Investigação da Polícia Militar concluiu que policiais agiram em “defesa própria e de terceiros” ao executar adolescente de 13 anos dentro de casa
Há pouco mais de três meses, Mizael Fernandes da Silva, 13 anos, teve sua vida interrompida, dentro de casa, enquanto dormia, no município de Chorozinho, na Região Metropolitana de Fortaleza (RMF). Executado na madrugada do dia 1º de julho, durante uma ação da Cotar (Comando Tático Rural), que pertence a Polícia Militar do Ceará, o adolescente teria sido morto em legítima defesa do sargento Enemias Barros da Silva e do soldado Luiz Antônio de Oliveira Jucá, concluiu a investigação da Polícia Militar.
De acordo com o Diário do Nordeste, a investigação do IPM (Inquérito Policial Militar) foi concluída no dia 24 de agosto deste ano, mas estava sob sigilo de Justiça até o último dia 29 de setembro. Para o tenente-coronel Paulo André Pinho Saraiva, responsável pelo IPM, os policiais efetuaram os disparos porque Mizael teria se negado a soltar uma arma que estava com ele.

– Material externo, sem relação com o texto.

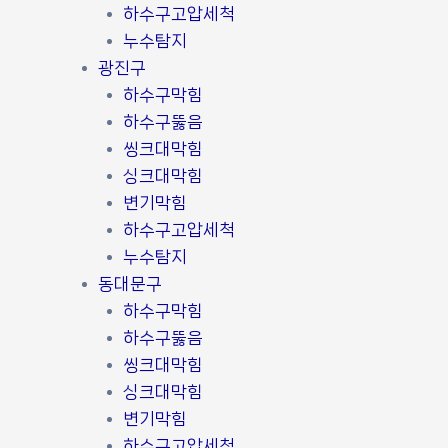
하수구고압세척
누수탐지
광진구
하수구막힘
하수구뚫음
씽크대막힘
싱크대막힘
변기막힘
하수구고압세척
누수탐지
동대문구
하수구막힘
하수구뚫음
씽크대막힘
싱크대막힘
변기막힘
하수구고압세척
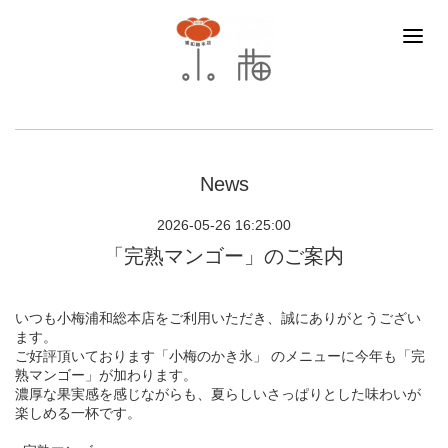
News
2026-05-26 16:25:00
「完熟マンゴー」のご案内
いつも小梅浦和総本店をご利用いただき、誠にありがとうござい
ます。
ご好評頂いております「小梅のかき氷」 のメニューに今年も「完
熟マンゴー」が加わります。
濃厚な果実感を感じながらも、夏らしいさっぱりとした味わいが
楽しめる一杯です。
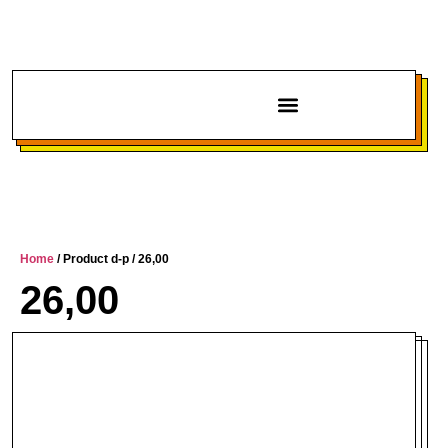
Chi siamo
Home
/ Product d-p / 26,00
26,00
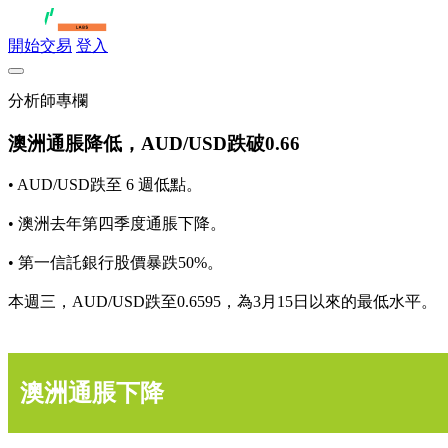
開始交易
登入
分析師專欄
澳洲通脹降低，AUD/USD跌破0.66
• AUD/USD跌至 6 週低點。
• 澳洲去年第四季度通脹下降。
• 第一信託銀行股價暴跌50%。
本週三，AUD/USD跌至0.6595，為3月15日以來的最低水平。
澳洲通脹下降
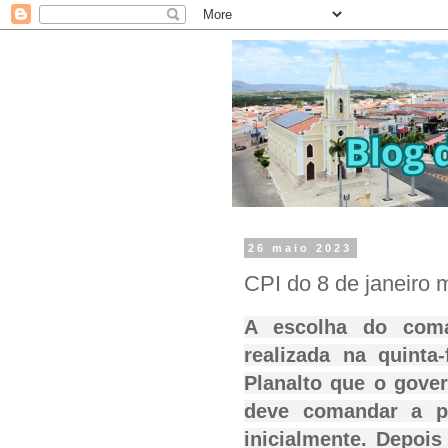
26 maio 2023
CPI do 8 de janeiro m
A escolha do com
realizada na quinta
Planalto que o gove
deve comandar a p
inicialmente. Depoi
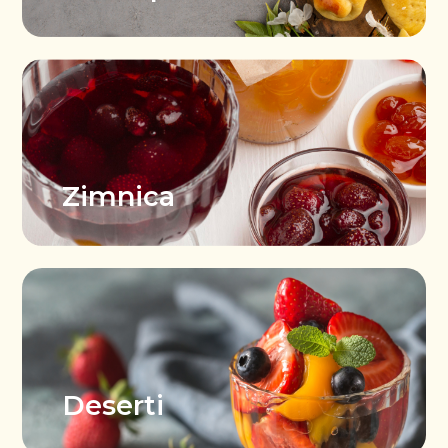
Čokoladni kolači
Hleb i pogače
Kremasti kolači
Slatka peciva
Zimnica
Oblande
Slana peciva
Slatka zimnica
Biskvitni kolači
Predjela
Kisela zimnica
Deserti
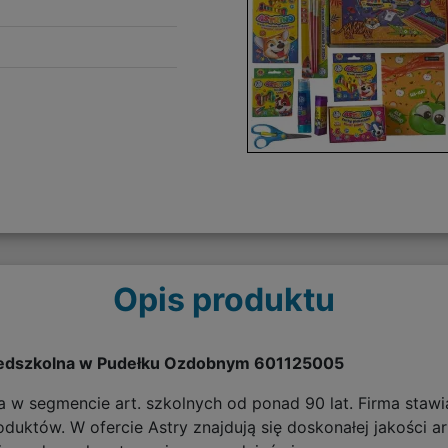
Opis produktu
zedszkolna w Pudełku Ozdobnym 601125005
ąca w segmencie art. szkolnych od ponad 90 lat. Firma sta
uktów. W ofercie Astry znajdują się doskonałej jakości arty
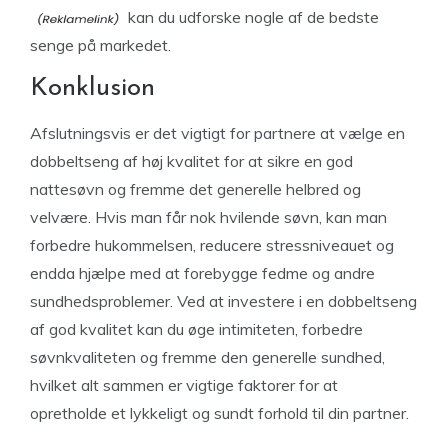
kan du udforske nogle af de bedste
senge på markedet.
Konklusion
Afslutningsvis er det vigtigt for partnere at vælge en
dobbeltseng af høj kvalitet for at sikre en god
nattesøvn og fremme det generelle helbred og
velvære. Hvis man får nok hvilende søvn, kan man
forbedre hukommelsen, reducere stressniveauet og
endda hjælpe med at forebygge fedme og andre
sundhedsproblemer. Ved at investere i en dobbeltseng
af god kvalitet kan du øge intimiteten, forbedre
søvnkvaliteten og fremme den generelle sundhed,
hvilket alt sammen er vigtige faktorer for at
opretholde et lykkeligt og sundt forhold til din partner.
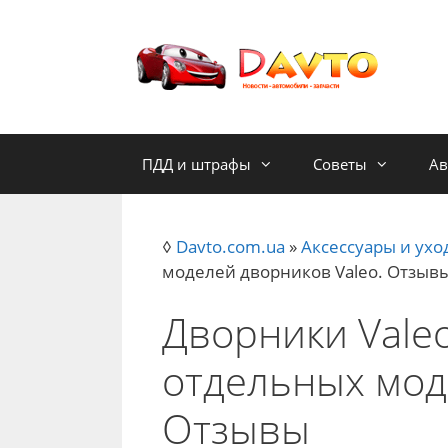
Skip
to
content
ПДД и штрафы
Советы
Ав
◊
Davto.com.ua
»
Аксессуары и ухо
моделей дворников Valeo. Отзыв
Дворники Valeo
отдельных мод
Отзывы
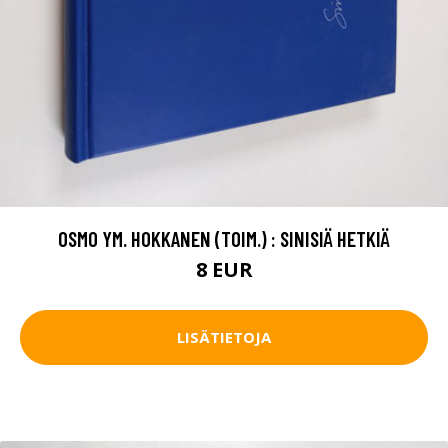
OSMO YM. HOKKANEN (TOIM.) : SINISIÄ HETKIÄ
8 EUR
LISÄTIETOJA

Em julho, em entrevista à Ponte, Lizangela Rodrigues Fernandes da Silva Nascimento, tia de Mizael, havia detalhado como foi a execução do sobrinho. Ela narrou que dois policiais haviam entrado em sua casa, um mais alto e outro de média estatura.

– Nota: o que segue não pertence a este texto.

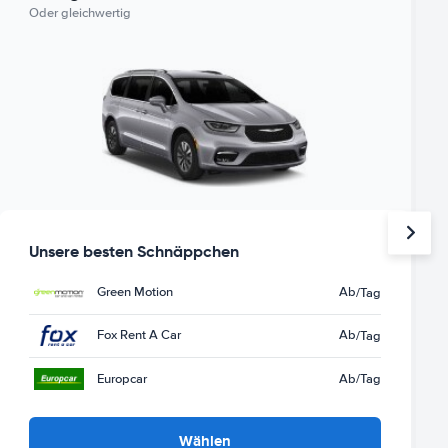
Oder gleichwertig
Unsere besten Schnäppchen
Green Motion
Ab
/Tag
Fox Rent A Car
Ab
/Tag
Europcar
Ab
/Tag
Wählen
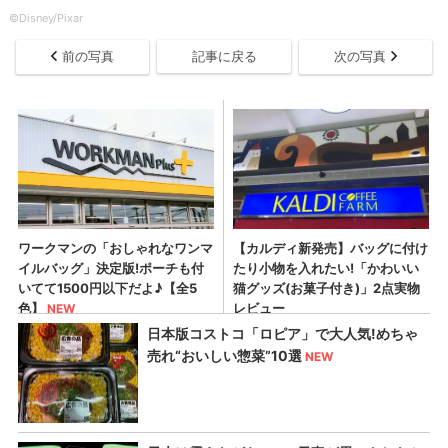
©Disney/Pixar
前の写真
記事に戻る
次の写真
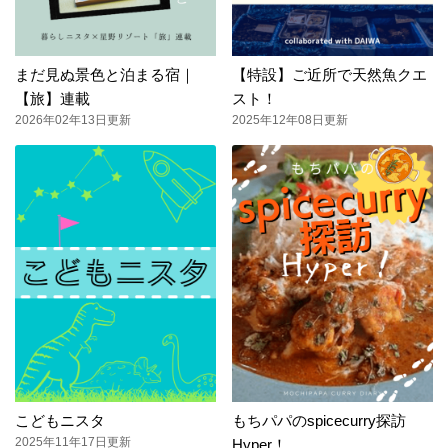
まだ見ぬ景色と泊まる宿｜
【特設】ご近所で天然魚クエ
【旅】連載
スト！
2026年02年13日更新
2025年12年08日更新
こどもニスタ
もちパパのspicecurry探訪
2025年11年17日更新
Hyper！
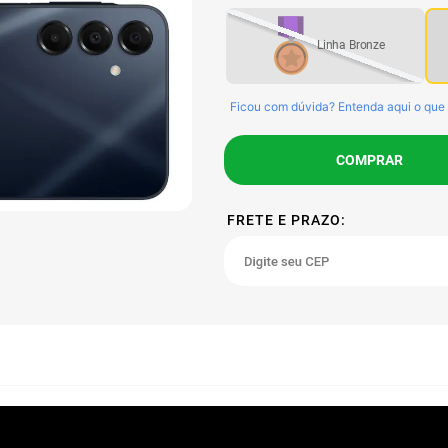
Bronze
Ficou com dúvida? Entenda aqui o que 
COMPRAR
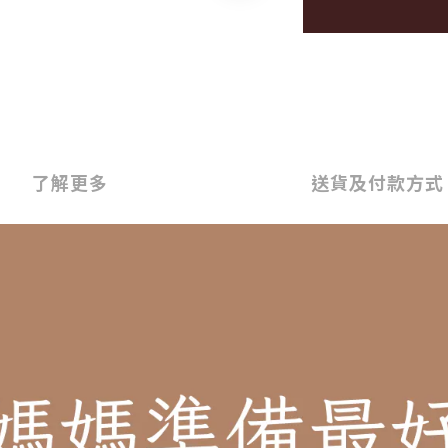
了解更多
送貨及付款方式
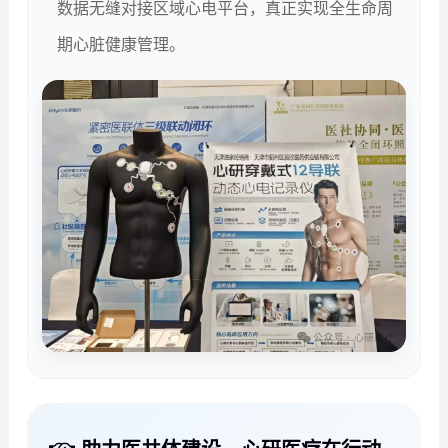
数据无缝对接区域心电平台，真正实现全生命周
期心脏健康管理。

“Quando eu pisei na sala, eu só vi o clarão no quarto e o tiro. Aí eu falei ‘moço, você matou a criança que tava dormindo aí no quarto?’. O policial maior, que atirou, não respondeu e veio correndo, falando ‘fiz merda, fiz merda’. E me empurrou para fora. Mandaram a gente ficar mais afastado, mais ou menos 200 metros da minha casa”, descreveu.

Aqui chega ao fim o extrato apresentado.